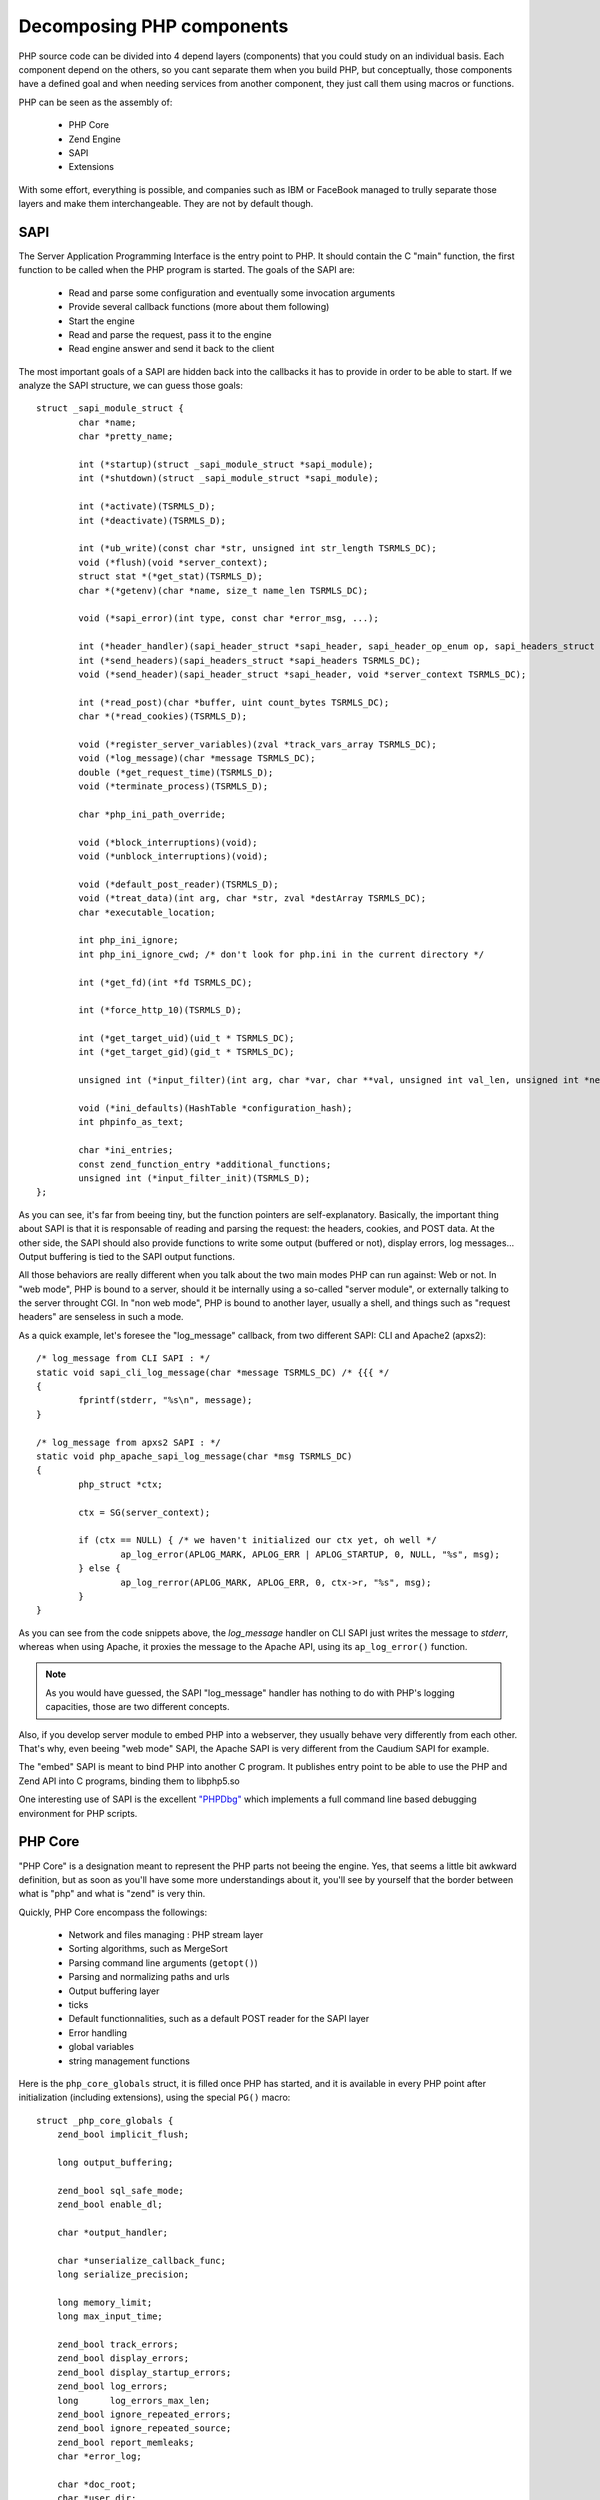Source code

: Decomposing PHP components
==========================

PHP source code can be divided into 4 depend layers (components) that you could study on an individual basis.
Each component depend on the others, so you cant separate them when you build PHP, but conceptually, those components
have a defined goal and when needing services from another component, they just call them using macros or functions.

PHP can be seen as the assembly of:

    * PHP Core
    * Zend Engine
    * SAPI
    * Extensions

With some effort, everything is possible, and companies such as IBM or FaceBook managed to trully separate those
layers and make them interchangeable. They are not by default though.

SAPI
----

The Server Application Programming Interface is the entry point to PHP. It should contain the C "main" function,
the first function to be called when the PHP program is started.
The goals of the SAPI are:

    * Read and parse some configuration and eventually some invocation arguments
    * Provide several callback functions (more about them following)
    * Start the engine
    * Read and parse the request, pass it to the engine
    * Read engine answer and send it back to the client

The most important goals of a SAPI are hidden back into the callbacks it has to provide in order to be able to start.
If we analyze the SAPI structure, we can guess those goals::

    struct _sapi_module_struct {
	    char *name;
	    char *pretty_name;

	    int (*startup)(struct _sapi_module_struct *sapi_module);
	    int (*shutdown)(struct _sapi_module_struct *sapi_module);

	    int (*activate)(TSRMLS_D);
	    int (*deactivate)(TSRMLS_D);

	    int (*ub_write)(const char *str, unsigned int str_length TSRMLS_DC);
	    void (*flush)(void *server_context);
	    struct stat *(*get_stat)(TSRMLS_D);
	    char *(*getenv)(char *name, size_t name_len TSRMLS_DC);

	    void (*sapi_error)(int type, const char *error_msg, ...);

	    int (*header_handler)(sapi_header_struct *sapi_header, sapi_header_op_enum op, sapi_headers_struct *sapi_headers TSRMLS_DC);
	    int (*send_headers)(sapi_headers_struct *sapi_headers TSRMLS_DC);
	    void (*send_header)(sapi_header_struct *sapi_header, void *server_context TSRMLS_DC);

	    int (*read_post)(char *buffer, uint count_bytes TSRMLS_DC);
	    char *(*read_cookies)(TSRMLS_D);

	    void (*register_server_variables)(zval *track_vars_array TSRMLS_DC);
	    void (*log_message)(char *message TSRMLS_DC);
	    double (*get_request_time)(TSRMLS_D);
	    void (*terminate_process)(TSRMLS_D);

	    char *php_ini_path_override;

	    void (*block_interruptions)(void);
	    void (*unblock_interruptions)(void);

	    void (*default_post_reader)(TSRMLS_D);
	    void (*treat_data)(int arg, char *str, zval *destArray TSRMLS_DC);
	    char *executable_location;

	    int php_ini_ignore;
	    int php_ini_ignore_cwd; /* don't look for php.ini in the current directory */

	    int (*get_fd)(int *fd TSRMLS_DC);

	    int (*force_http_10)(TSRMLS_D);

	    int (*get_target_uid)(uid_t * TSRMLS_DC);
	    int (*get_target_gid)(gid_t * TSRMLS_DC);

	    unsigned int (*input_filter)(int arg, char *var, char **val, unsigned int val_len, unsigned int *new_val_len TSRMLS_DC);

	    void (*ini_defaults)(HashTable *configuration_hash);
	    int phpinfo_as_text;

	    char *ini_entries;
	    const zend_function_entry *additional_functions;
	    unsigned int (*input_filter_init)(TSRMLS_D);
    };

As you can see, it's far from beeing tiny, but the function pointers are self-explanatory. Basically, the important
thing about SAPI is that it is responsable of reading and parsing the request: the headers, cookies, and POST data.
At the other side, the SAPI should also provide functions to write some output (buffered or not), display errors,
log messages... Output buffering is tied to the SAPI output functions.

All those behaviors are really different when you talk about the two main modes PHP can run against: Web or not.
In "web mode", PHP is bound to a server, should it be internally using a so-called "server module", or externally
talking to the server throught CGI.
In "non web mode", PHP is bound to another layer, usually a shell, and things such as "request headers" are senseless
in such a mode.

As a quick example, let's foresee the "log_message" callback, from two different SAPI: CLI and Apache2 (apxs2)::

    /* log_message from CLI SAPI : */
    static void sapi_cli_log_message(char *message TSRMLS_DC) /* {{{ */
    {
	    fprintf(stderr, "%s\n", message);
    }

    /* log_message from apxs2 SAPI : */
    static void php_apache_sapi_log_message(char *msg TSRMLS_DC)
    {
	    php_struct *ctx;

	    ctx = SG(server_context);

	    if (ctx == NULL) { /* we haven't initialized our ctx yet, oh well */
		    ap_log_error(APLOG_MARK, APLOG_ERR | APLOG_STARTUP, 0, NULL, "%s", msg);
	    } else {
		    ap_log_rerror(APLOG_MARK, APLOG_ERR, 0, ctx->r, "%s", msg);
	    }
    }

As you can see from the code snippets above, the *log_message* handler on CLI SAPI just writes the message to *stderr*,
whereas when using Apache, it proxies the message to the Apache API, using its ``ap_log_error()`` function.

.. note::

    As you would have guessed, the SAPI "log_message" handler has nothing to do with PHP's logging capacities, those
    are two different concepts.

Also, if you develop server module to embed PHP into a webserver, they usually behave very differently from each other.
That's why, even beeing "web mode" SAPI, the Apache SAPI is very different from the Caudium SAPI for example.

The "embed" SAPI is meant to bind PHP into another C program. It publishes entry point to be able to
use the PHP and Zend API into C programs, binding them to libphp5.so

One interesting use of SAPI is the excellent `"PHPDbg" <http://phpdbg.com>`_ which implements a full command line based
debugging environment for PHP scripts.

PHP Core
--------

"PHP Core" is a designation meant to represent the PHP parts not beeing the engine. Yes, that seems a little bit
awkward definition, but as soon as you'll have some more understandings about it, you'll see by yourself that the
border between what is "php" and what is "zend" is very thin.

Quickly, PHP Core encompass the followings:

    * Network and files managing : PHP stream layer
    * Sorting algorithms, such as MergeSort
    * Parsing command line arguments (``getopt()``)
    * Parsing and normalizing paths and urls
    * Output buffering layer
    * ticks
    * Default functionnalities, such as a default POST reader for the SAPI layer
    * Error handling
    * global variables
    * string management functions

Here is the ``php_core_globals`` struct, it is filled once PHP has started, and it is available in every PHP point
after initialization (including extensions), using the special ``PG()`` macro::

    struct _php_core_globals {
        zend_bool implicit_flush;

        long output_buffering;

        zend_bool sql_safe_mode;
        zend_bool enable_dl;

        char *output_handler;

        char *unserialize_callback_func;
        long serialize_precision;

        long memory_limit;
        long max_input_time;

        zend_bool track_errors;
        zend_bool display_errors;
        zend_bool display_startup_errors;
        zend_bool log_errors;
        long      log_errors_max_len;
        zend_bool ignore_repeated_errors;
        zend_bool ignore_repeated_source;
        zend_bool report_memleaks;
        char *error_log;

        char *doc_root;
        char *user_dir;
        char *include_path;
        char *open_basedir;
        char *extension_dir;
        char *php_binary;
        char *sys_temp_dir;

        char *upload_tmp_dir;
        long upload_max_filesize;

        char *error_append_string;
        char *error_prepend_string;

        char *auto_prepend_file;
        char *auto_append_file;

        arg_separators arg_separator;

        char *variables_order;

        HashTable rfc1867_protected_variables;

        short connection_status;
        short ignore_user_abort;

        unsigned char header_is_being_sent;

        zend_llist tick_functions;

        zval *http_globals[6];

        zend_bool expose_php;

        zend_bool register_argc_argv;
        zend_bool auto_globals_jit;

        char *docref_root;
        char *docref_ext;

        zend_bool html_errors;
        zend_bool xmlrpc_errors;

        long xmlrpc_error_number;

        zend_bool activated_auto_globals[8];

        zend_bool modules_activated;
        zend_bool file_uploads;
        zend_bool during_request_startup;
        zend_bool allow_url_fopen;
        zend_bool enable_post_data_reading;
        zend_bool always_populate_raw_post_data;
        zend_bool report_zend_debug;

        int last_error_type;
        char *last_error_message;
        char *last_error_file;
        int  last_error_lineno;

        char *disable_functions;
        char *disable_classes;
        zend_bool allow_url_include;
        zend_bool exit_on_timeout;
    #ifdef PHP_WIN32
        zend_bool com_initialized;
    #endif
        long max_input_nesting_level;
        long max_input_vars;
        zend_bool in_user_include;

        char *user_ini_filename;
        long user_ini_cache_ttl;

        char *request_order;

        zend_bool mail_x_header;
        char *mail_log;

        zend_bool in_error_log;

    #ifdef PHP_WIN32
        zend_bool windows_show_crt_warning;
    #endif
    };

Zend Engine
-----------

The engine is an easilly recognizable part, as all its sources are contained in the ``Zend/`` subdirectory of PHP source,
and all its functions start with the prefix ``zend_``. It is also noticeable that the engine has its own config.m4
file and thus, is an autonomous entity that just gets included into PHP building process when you compile PHP.
It shares the same source tree though, and is not separated into another git tree, but the karma system for PHP
contribution give separate rights to commiting into PHP source or ZendEngine source.
You should also note that the Zend Engine has another licence than PHP itself, though both are fully compatible and
are BSD-style licences.

.. note::
    The PHP licence details may be obtained at http://www.php.net/license/
    The Zend Engine licence details may be obtained at http://www.zend.com/license/2_00.txt

The PHP designers separated the engine from the core to make it possible to grow and evolve it independantly, and to let
people change the PHP engine by building their own.

The engine parts mainly concern:

    * PHP variable definition (zval), type management and garbage collector (zend_gc)
    * PHP Arrays (hashtables) and PHP Objects and iterators
    * Memory manager
    * Low level definition of PHP classes and PHP functions
    * Extensions engine
    * High level C structures : Hashtables, linked lists, heaps, stacks, etc...
    * Advanced C float type management
    * Error and Exception handlers
    * Signal managers and thread safety basic concepts
    * Compiler and executor

If you look closer at its source, you'll notice that the engine itself can be seen as a set of components. Figure
below details the view:

.. image:: ./images/zendengine.png
   :align: center

The engine, and more precisely the virtual machine, is fully detailed in {{link here}}

Extensions
----------

The last part we have to talk about when having a first glance at PHP source are extensions. You notice an ``ext/``
subdirectory while browsing the sources. Extensions are a way to add features to PHP while implementing a simple
API which provides all hooks and tools to register new features into the language.

.. note::

    If you want to know more about how to compile extensions, or about PECL, then you should read
    :doc:`../build_system/building_extensions`

Extensions can be built statically or dynamically, in such a case they may be enabled using php.ini directives, so that
is very flexible and don't force you to rebuild PHP to add or remove extensions. More on that part can be read in
:doc:`../build_system/building_extensions`.

Some extensions, however, cannot be disabled, they are forced compiled statically, and as such, one could just not
notice this important fact. Did you know that array features for PHP are provided by an extension? Yes they are!
In PHP, lots of things are extensions, and actually the mandatory extension called ``standard`` provides PHP with
features about arrays, strings, serialisation, file handling etc...

Another important extension is named ``core``, it brings some Zend Engine user features into PHP. PHP functions such as
``func_num_args()`` or ``gc_enable()`` come from this extension.
Talking about mandatory extensions, we could add *ext/spl*, *ext/pcre*, *ext/ereg*, *ext/date* and *ext/reflection* to
the list. Disabling those in not an option, they are extensions, because when it comes to add functions, classes or ini
settings to PHP, extensions are just the place to store such code for such features.

Remember that you can see which extensions are loaded into PHP, just by displaying a ``phpinfo()`` page, or by using
features such as ``Reflection`` or ``get_loaded_extensions()``.

.. note::

    To shorten things, nearly everything is possible using extensions or zend extensions. It should be extremely rare
    you need to patch directly the PHP source code. Sure, there exists some things you really cant implement into an
    extension, such as changing the lexer, the parser or the compiler. Every thing else should be feasible using an
    extension.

......

**What is being asked:** Transcribe the lines above between the line holding "char *request_order;" and the line holding "The engine parts", inclusive, exactly as they stand and with nothing added.

**Output of the exercise:**
        char *request_order;

        zend_bool mail_x_header;
        char *mail_log;

        zend_bool in_error_log;

    #ifdef PHP_WIN32
        zend_bool windows_show_crt_warning;
    #endif
    };

Zend Engine
-----------

The engine is an easilly recognizable part, as all its sources are contained in the ``Zend/`` subdirectory of PHP source,
and all its functions start with the prefix ``zend_``. It is also noticeable that the engine has its own config.m4
file and thus, is an autonomous entity that just gets included into PHP building process when you compile PHP.
It shares the same source tree though, and is not separated into another git tree, but the karma system for PHP
contribution give separate rights to commiting into PHP source or ZendEngine source.
You should also note that the Zend Engine has another licence than PHP itself, though both are fully compatible and
are BSD-style licences.

.. note::
    The PHP licence details may be obtained at http://www.php.net/license/
    The Zend Engine licence details may be obtained at http://www.zend.com/license/2_00.txt

The PHP designers separated the engine from the core to make it possible to grow and evolve it independantly, and to let
people change the PHP engine by building their own.

The engine parts mainly concern:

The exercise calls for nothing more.